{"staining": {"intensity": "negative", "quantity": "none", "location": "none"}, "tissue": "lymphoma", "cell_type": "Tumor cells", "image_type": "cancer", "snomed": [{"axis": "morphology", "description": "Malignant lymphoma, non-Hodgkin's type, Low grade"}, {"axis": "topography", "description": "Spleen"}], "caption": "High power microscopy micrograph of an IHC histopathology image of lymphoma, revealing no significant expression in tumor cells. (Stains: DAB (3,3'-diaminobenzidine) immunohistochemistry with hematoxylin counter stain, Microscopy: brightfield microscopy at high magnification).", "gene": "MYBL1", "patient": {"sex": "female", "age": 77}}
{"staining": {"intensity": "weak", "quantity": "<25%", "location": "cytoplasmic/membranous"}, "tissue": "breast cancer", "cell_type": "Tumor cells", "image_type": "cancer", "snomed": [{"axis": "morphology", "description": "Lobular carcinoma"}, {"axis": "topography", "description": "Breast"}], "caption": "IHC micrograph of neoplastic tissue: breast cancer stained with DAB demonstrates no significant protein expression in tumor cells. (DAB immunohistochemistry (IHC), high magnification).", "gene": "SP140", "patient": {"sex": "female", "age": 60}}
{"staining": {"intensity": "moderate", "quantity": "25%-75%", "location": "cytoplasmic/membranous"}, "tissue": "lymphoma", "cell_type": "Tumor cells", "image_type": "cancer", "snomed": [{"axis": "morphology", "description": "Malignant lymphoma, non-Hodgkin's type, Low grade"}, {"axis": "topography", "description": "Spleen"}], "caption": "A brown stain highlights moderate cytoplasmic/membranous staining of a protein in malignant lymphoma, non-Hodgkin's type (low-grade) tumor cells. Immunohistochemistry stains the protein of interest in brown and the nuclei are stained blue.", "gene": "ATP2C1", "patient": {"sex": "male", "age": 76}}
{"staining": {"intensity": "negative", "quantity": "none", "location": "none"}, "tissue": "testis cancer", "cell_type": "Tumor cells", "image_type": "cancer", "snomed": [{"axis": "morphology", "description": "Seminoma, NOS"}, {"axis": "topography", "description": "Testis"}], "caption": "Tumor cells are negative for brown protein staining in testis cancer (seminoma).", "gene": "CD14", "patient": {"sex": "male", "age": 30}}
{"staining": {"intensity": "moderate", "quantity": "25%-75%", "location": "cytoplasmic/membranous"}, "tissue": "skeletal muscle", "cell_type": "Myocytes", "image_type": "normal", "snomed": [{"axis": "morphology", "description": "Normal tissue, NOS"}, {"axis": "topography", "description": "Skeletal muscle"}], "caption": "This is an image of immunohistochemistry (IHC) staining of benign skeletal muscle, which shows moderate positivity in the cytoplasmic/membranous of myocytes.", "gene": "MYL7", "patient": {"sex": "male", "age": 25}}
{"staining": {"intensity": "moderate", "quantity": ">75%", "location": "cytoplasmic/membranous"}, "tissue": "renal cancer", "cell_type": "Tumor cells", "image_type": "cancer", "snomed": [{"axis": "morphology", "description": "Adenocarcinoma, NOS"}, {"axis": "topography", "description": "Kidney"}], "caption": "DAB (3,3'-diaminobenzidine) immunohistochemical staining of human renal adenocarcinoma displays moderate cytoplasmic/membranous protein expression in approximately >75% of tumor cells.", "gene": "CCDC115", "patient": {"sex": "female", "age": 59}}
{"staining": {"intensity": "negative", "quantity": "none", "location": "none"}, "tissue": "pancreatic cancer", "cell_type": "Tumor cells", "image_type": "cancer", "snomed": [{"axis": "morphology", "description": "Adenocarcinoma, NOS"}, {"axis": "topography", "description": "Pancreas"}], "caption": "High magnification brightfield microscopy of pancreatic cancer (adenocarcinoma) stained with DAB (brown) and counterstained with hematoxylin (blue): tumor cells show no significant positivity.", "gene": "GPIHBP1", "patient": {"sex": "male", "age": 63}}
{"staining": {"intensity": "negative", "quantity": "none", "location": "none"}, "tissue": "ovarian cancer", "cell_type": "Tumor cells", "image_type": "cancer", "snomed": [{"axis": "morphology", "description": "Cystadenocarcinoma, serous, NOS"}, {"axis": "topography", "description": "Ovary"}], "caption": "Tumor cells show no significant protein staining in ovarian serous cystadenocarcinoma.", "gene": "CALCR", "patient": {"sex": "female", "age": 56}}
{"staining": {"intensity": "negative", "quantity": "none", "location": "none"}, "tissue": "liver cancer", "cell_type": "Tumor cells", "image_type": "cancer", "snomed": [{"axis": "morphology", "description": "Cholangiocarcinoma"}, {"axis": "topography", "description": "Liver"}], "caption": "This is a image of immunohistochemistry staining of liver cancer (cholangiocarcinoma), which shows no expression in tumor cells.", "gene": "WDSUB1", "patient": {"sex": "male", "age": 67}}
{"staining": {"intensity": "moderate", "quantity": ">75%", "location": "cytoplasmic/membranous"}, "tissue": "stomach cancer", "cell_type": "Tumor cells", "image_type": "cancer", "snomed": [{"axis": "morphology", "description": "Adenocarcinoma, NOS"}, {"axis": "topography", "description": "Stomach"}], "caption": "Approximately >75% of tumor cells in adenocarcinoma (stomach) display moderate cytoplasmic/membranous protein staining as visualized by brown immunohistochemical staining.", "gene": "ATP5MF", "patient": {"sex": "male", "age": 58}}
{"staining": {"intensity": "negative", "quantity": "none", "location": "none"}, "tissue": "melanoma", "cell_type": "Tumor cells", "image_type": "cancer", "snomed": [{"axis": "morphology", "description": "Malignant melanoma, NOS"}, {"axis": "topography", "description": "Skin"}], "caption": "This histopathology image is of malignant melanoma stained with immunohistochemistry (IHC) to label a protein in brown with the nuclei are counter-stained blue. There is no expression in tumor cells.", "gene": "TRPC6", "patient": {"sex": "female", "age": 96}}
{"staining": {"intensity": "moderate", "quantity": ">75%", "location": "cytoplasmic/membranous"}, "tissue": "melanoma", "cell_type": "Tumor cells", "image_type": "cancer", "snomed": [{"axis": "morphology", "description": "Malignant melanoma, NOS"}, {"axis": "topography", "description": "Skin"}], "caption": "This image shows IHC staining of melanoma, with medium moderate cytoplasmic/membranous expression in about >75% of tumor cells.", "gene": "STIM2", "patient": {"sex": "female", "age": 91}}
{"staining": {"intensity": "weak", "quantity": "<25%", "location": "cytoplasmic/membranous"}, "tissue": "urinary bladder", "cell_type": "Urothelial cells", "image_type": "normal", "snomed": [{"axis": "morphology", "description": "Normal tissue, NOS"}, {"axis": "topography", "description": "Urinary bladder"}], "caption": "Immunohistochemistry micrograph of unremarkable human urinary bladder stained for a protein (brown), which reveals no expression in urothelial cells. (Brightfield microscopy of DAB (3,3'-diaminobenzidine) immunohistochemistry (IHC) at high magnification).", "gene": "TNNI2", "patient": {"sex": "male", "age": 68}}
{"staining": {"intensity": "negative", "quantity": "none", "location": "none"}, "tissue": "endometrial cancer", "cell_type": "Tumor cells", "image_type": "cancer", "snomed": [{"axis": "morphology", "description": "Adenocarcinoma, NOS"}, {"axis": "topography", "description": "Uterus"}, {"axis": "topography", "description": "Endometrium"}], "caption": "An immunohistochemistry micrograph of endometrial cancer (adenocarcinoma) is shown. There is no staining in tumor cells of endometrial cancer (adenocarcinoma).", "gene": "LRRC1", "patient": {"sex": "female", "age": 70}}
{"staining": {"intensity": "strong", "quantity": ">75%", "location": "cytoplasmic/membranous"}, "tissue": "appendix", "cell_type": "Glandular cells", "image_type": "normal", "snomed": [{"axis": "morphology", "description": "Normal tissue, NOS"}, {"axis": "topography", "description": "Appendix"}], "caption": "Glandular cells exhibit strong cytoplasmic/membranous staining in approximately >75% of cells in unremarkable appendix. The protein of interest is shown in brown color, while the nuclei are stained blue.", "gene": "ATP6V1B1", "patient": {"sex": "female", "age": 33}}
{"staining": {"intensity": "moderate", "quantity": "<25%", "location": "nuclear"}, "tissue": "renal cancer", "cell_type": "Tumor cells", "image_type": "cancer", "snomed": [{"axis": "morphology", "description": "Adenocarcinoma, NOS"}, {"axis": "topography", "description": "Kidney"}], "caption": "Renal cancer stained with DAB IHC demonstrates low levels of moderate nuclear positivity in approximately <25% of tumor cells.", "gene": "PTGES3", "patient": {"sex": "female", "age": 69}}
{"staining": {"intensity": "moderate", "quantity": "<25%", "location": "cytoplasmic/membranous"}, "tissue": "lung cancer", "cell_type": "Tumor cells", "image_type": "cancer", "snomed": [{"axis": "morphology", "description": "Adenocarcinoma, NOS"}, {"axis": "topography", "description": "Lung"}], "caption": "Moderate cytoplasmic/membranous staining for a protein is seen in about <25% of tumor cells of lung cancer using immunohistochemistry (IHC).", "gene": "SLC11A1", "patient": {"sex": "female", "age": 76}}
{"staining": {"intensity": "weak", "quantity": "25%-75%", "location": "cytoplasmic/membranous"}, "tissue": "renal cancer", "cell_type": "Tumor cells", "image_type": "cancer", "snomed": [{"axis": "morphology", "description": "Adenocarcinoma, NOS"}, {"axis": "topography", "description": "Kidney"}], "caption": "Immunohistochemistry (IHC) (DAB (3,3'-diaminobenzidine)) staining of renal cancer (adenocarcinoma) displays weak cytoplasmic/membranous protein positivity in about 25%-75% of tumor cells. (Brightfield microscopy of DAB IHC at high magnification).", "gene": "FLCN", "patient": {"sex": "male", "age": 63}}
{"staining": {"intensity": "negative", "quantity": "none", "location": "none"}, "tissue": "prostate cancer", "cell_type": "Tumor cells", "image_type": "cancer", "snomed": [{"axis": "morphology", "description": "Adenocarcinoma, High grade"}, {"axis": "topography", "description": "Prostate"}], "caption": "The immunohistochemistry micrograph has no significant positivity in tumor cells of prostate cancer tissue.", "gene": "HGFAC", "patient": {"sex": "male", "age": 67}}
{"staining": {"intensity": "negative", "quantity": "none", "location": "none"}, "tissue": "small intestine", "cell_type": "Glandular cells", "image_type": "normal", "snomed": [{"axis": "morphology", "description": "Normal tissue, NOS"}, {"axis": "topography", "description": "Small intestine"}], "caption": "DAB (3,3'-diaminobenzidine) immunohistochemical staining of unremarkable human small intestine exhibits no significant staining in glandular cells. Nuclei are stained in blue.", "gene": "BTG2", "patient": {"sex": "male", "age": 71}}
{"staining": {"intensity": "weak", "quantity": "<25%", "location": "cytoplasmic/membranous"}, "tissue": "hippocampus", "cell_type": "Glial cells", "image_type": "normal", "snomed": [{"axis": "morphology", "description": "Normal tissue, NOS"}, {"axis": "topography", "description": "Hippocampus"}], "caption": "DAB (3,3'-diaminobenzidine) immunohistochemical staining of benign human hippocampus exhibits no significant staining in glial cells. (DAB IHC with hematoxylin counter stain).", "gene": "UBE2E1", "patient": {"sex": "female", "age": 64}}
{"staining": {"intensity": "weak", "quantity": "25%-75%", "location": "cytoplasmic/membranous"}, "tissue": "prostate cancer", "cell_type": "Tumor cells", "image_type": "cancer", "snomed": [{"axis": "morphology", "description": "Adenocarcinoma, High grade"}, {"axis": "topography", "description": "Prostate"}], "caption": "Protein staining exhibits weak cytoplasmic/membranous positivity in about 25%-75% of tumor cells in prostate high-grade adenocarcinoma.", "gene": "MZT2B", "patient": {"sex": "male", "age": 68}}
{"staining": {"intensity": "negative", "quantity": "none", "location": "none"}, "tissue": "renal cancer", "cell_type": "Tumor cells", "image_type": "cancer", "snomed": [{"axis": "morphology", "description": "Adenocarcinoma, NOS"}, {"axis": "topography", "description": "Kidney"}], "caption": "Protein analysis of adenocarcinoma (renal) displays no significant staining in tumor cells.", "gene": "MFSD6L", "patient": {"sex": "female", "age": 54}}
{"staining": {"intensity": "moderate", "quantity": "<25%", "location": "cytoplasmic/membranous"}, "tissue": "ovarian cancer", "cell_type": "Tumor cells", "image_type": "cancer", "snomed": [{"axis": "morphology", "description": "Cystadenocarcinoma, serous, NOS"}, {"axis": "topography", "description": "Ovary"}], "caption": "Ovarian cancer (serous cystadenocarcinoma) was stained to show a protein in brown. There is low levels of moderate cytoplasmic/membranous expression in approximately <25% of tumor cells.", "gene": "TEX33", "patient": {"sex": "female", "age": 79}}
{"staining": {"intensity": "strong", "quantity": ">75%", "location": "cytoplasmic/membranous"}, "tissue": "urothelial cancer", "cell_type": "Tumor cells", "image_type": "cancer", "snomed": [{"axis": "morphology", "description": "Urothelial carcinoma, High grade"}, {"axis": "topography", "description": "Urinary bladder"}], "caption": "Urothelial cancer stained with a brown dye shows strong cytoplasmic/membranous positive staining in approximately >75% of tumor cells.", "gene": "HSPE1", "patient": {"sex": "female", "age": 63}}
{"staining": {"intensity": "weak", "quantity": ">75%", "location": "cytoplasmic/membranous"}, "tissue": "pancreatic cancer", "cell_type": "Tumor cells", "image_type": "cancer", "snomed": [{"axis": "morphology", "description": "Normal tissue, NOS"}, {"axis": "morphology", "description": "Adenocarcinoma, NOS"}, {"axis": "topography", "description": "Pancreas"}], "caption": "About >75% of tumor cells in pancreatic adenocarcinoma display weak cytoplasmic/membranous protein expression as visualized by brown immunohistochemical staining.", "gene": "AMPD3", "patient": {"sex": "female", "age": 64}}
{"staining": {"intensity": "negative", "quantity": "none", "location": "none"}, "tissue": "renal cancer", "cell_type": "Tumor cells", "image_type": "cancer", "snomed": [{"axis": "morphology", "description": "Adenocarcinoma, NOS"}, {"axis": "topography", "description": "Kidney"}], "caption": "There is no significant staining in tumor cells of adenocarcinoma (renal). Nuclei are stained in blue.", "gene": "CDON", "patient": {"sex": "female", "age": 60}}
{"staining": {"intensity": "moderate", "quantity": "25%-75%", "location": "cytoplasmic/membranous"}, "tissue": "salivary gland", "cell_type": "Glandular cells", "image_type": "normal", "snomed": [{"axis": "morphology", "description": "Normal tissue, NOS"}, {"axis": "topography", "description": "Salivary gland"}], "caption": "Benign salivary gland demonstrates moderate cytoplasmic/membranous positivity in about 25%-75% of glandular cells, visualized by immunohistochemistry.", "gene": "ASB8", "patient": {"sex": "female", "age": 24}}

> [Brief]
Retype the listing above, word for word, from its first line to the line containing "brown stain highlights", both ends included.

> [Output]
{"staining": {"intensity": "negative", "quantity": "none", "location": "none"}, "tissue": "lymphoma", "cell_type": "Tumor cells", "image_type": "cancer", "snomed": [{"axis": "morphology", "description": "Malignant lymphoma, non-Hodgkin's type, Low grade"}, {"axis": "topography", "description": "Spleen"}], "caption": "High power microscopy micrograph of an IHC histopathology image of lymphoma, revealing no significant expression in tumor cells. (Stains: DAB (3,3'-diaminobenzidine) immunohistochemistry with hematoxylin counter stain, Microscopy: brightfield microscopy at high magnification).", "gene": "MYBL1", "patient": {"sex": "female", "age": 77}}
{"staining": {"intensity": "weak", "quantity": "<25%", "location": "cytoplasmic/membranous"}, "tissue": "breast cancer", "cell_type": "Tumor cells", "image_type": "cancer", "snomed": [{"axis": "morphology", "description": "Lobular carcinoma"}, {"axis": "topography", "description": "Breast"}], "caption": "IHC micrograph of neoplastic tissue: breast cancer stained with DAB demonstrates no significant protein expression in tumor cells. (DAB immunohistochemistry (IHC), high magnification).", "gene": "SP140", "patient": {"sex": "female", "age": 60}}
{"staining": {"intensity": "moderate", "quantity": "25%-75%", "location": "cytoplasmic/membranous"}, "tissue": "lymphoma", "cell_type": "Tumor cells", "image_type": "cancer", "snomed": [{"axis": "morphology", "description": "Malignant lymphoma, non-Hodgkin's type, Low grade"}, {"axis": "topography", "description": "Spleen"}], "caption": "A brown stain highlights moderate cytoplasmic/membranous staining of a protein in malignant lymphoma, non-Hodgkin's type (low-grade) tumor cells. Immunohistochemistry stains the protein of interest in brown and the nuclei are stained blue.", "gene": "ATP2C1", "patient": {"sex": "male", "age": 76}}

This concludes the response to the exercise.